INA and several others partners have initiated an R&D project, OPALES, to develop a distributed environment which enhances experts’ private work on multimedia archives and enables collaborative knowledge work on the Web. The challenge is to advance knowledge by building digital communities of experts who add value to the archival dataset by annotating items. The environment supports users working on multimedia archives, preserves their data in private workspaces, and helps them to share expertise. Each end-user accesses information within a private workspace. Any document (annotation as well as archive) is handled as a private copy which can virtually be annotated, indexed, linked to other information, edited to be inserted into new documents, and so on. Direct anchoring of annotations within audio or video is supported.
To manage information and knowledge sharing, OPALES introduces the notions of an ‘authoring point of view’ which identifies annotation categories and of a ‘reading point of view’ which specifies which categories of annotations a reader wants to see. Any added piece of information always has an author and an ‘authoring point of view.’ To enable knowledge sharing, any user can ‘export’ a point of view to make some part of the elaborated knowledge available to others.

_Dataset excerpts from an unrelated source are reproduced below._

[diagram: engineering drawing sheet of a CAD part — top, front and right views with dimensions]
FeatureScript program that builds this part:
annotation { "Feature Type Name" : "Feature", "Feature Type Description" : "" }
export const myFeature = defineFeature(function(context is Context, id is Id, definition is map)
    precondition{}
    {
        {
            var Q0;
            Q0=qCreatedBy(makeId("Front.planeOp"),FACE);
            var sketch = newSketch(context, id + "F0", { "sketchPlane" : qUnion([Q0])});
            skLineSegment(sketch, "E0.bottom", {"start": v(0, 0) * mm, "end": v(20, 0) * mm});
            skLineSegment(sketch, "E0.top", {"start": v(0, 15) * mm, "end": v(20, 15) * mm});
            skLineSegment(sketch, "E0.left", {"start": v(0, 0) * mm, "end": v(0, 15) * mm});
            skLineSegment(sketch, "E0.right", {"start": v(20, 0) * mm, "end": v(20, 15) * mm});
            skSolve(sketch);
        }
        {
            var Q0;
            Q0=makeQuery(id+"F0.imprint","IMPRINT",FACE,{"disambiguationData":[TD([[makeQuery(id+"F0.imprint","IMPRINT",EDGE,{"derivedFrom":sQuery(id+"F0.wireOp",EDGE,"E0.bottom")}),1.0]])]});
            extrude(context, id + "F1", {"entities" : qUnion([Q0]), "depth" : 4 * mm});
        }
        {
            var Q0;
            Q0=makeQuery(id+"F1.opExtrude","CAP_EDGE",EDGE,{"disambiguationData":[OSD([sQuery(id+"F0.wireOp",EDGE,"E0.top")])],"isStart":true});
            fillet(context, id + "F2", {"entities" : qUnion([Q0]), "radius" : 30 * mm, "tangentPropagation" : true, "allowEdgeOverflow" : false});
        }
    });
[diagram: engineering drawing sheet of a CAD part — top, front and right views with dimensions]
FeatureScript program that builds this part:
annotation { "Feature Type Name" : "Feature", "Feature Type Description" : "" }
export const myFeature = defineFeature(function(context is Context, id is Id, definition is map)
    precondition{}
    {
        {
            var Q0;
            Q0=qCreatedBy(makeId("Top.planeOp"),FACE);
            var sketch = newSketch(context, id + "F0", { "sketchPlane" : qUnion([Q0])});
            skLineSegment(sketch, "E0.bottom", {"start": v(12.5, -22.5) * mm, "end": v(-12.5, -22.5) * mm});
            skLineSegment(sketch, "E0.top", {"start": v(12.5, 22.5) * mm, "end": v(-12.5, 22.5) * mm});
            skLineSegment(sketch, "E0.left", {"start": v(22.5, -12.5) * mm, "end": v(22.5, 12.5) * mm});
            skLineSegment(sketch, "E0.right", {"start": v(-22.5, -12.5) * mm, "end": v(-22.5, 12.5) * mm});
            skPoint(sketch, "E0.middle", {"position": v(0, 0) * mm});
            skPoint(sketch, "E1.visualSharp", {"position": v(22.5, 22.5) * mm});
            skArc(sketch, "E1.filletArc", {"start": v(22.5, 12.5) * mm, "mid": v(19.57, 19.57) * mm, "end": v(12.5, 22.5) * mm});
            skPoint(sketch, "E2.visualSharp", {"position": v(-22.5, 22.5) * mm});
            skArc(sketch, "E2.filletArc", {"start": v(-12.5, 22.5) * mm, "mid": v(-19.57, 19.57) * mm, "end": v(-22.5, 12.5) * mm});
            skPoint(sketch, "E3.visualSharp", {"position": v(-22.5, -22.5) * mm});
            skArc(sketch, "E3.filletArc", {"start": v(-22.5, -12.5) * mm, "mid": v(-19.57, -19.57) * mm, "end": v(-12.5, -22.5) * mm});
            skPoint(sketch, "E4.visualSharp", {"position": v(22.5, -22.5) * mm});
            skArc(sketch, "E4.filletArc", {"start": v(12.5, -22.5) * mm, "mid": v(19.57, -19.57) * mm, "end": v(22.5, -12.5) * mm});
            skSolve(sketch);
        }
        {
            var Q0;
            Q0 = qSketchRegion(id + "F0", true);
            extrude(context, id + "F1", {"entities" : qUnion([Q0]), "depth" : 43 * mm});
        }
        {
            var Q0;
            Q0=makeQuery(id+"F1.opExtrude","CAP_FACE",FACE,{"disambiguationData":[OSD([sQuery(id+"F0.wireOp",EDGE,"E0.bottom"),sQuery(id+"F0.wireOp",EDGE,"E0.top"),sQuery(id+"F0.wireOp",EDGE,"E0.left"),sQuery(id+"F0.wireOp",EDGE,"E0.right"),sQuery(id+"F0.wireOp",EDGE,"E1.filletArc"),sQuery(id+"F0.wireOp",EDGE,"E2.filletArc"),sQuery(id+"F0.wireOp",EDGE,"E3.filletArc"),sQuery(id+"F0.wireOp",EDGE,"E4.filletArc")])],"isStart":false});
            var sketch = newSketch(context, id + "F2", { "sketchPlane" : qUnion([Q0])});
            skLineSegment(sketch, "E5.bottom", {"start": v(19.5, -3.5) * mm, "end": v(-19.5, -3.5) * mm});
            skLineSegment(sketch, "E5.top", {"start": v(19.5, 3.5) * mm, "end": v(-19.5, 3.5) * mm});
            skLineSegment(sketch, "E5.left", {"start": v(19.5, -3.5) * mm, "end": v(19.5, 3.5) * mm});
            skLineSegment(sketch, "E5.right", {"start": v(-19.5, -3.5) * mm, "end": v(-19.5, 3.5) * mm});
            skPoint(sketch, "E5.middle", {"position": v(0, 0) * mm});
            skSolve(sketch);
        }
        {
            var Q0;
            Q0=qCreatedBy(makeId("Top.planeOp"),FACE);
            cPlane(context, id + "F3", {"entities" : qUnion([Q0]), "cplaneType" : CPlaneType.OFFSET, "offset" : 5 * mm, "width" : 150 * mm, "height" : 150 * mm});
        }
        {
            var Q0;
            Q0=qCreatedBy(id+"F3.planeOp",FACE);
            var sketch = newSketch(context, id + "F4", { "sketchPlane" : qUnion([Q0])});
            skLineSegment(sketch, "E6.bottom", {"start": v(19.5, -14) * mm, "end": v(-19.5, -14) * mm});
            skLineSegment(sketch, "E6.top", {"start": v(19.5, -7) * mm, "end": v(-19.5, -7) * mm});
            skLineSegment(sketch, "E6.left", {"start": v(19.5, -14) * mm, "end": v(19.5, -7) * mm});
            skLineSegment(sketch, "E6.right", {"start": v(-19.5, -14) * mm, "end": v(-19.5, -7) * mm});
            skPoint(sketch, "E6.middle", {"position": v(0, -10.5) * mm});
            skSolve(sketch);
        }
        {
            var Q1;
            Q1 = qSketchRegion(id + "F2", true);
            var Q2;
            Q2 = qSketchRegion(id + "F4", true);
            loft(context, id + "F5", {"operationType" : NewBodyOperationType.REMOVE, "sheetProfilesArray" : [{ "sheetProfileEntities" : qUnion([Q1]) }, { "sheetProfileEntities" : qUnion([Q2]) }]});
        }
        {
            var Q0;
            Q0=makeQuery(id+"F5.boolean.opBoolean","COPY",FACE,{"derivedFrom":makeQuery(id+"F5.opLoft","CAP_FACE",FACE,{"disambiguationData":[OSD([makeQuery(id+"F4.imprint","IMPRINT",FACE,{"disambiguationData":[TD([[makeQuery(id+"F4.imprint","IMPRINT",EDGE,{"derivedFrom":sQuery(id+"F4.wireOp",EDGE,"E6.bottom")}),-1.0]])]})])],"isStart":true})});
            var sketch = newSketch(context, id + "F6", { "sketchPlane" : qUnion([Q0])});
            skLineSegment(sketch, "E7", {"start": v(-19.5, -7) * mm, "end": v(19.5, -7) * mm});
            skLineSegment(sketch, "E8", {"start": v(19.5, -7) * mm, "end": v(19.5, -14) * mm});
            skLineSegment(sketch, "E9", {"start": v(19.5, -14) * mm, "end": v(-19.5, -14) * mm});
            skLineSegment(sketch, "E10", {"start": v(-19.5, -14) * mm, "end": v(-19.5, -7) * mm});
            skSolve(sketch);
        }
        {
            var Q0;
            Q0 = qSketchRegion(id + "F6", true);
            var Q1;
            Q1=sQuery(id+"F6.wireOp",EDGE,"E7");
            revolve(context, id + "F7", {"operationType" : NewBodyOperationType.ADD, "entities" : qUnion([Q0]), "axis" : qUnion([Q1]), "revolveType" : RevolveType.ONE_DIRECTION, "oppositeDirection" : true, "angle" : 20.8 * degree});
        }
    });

Exporting a point of view consists of indexing it into the shared ontology to enable other experts to retrieve it easily and import it into their workspaces. A ‘reading point of view’ defines how a document is enhanced by annotations when presented. It is a mix of imported points of view. For instance, a researcher on sociology may ‘import’ (‘borrow’) the knowledge previously elicited and exported by economists, politicians, ethnologists, and so on, to better understand a document or to improve the relevance of queries. The selected annotations and links are displayed with the document. To enable computer activity using shared information, the system provides a mechanism for handling an extensible ontology, including point of view dependant aspects. It provides support for indexing and for searching in annotated documents.
The paper presents the features of OPALES, describes the mixing of points of view on video archives, and discusses some issues raised by knowledge sharing among experts.